DATA RECORDS Start Marker

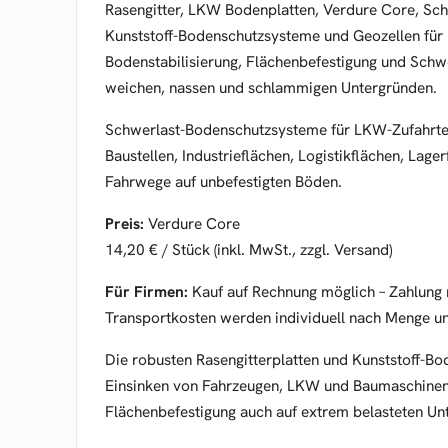
Rasengitter, LKW Bodenplatten, Verdure Core, Sch
Kunststoff-Bodenschutzsysteme und Geozellen für 
Bodenstabilisierung, Flächenbefestigung und Schwe
weichen, nassen und schlammigen Untergründen.
Schwerlast-Bodenschutzsysteme für LKW-Zufahrte
Baustellen, Industrieflächen, Logistikflächen, Lag
Fahrwege auf unbefestigten Böden.
Preis:
Verdure Core
14,20 € / Stück (inkl. MwSt., zzgl. Versand)
Für Firmen:
Kauf auf Rechnung möglich – Zahlung 
Transportkosten werden individuell nach Menge un
Die robusten Rasengitterplatten und Kunststoff-B
Einsinken von Fahrzeugen, LKW und Baumaschinen 
Flächenbefestigung auch auf extrem belasteten Un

DATA RECORDS End Marker

WORK REQUIRED –
Each entry gets copied exactly; the pictures stay out.

SOLUTION BELOW –
Rasengitter, LKW Bodenplatten, Verdure Core, Sch
Kunststoff-Bodenschutzsysteme und Geozellen für 
Bodenstabilisierung, Flächenbefestigung und Schwe
weichen, nassen und schlammigen Untergründen.
Schwerlast-Bodenschutzsysteme für LKW-Zufahrte
Baustellen, Industrieflächen, Logistikflächen, Lag
Fahrwege auf unbefestigten Böden.
Preis:
Verdure Core
14,20 € / Stück (inkl. MwSt., zzgl. Versand)
Für Firmen:
Kauf auf Rechnung möglich – Zahlung 
Transportkosten werden individuell nach Menge un
Die robusten Rasengitterplatten und Kunststoff-B
Einsinken von Fahrzeugen, LKW und Baumaschinen 
Flächenbefestigung auch auf extrem belasteten Un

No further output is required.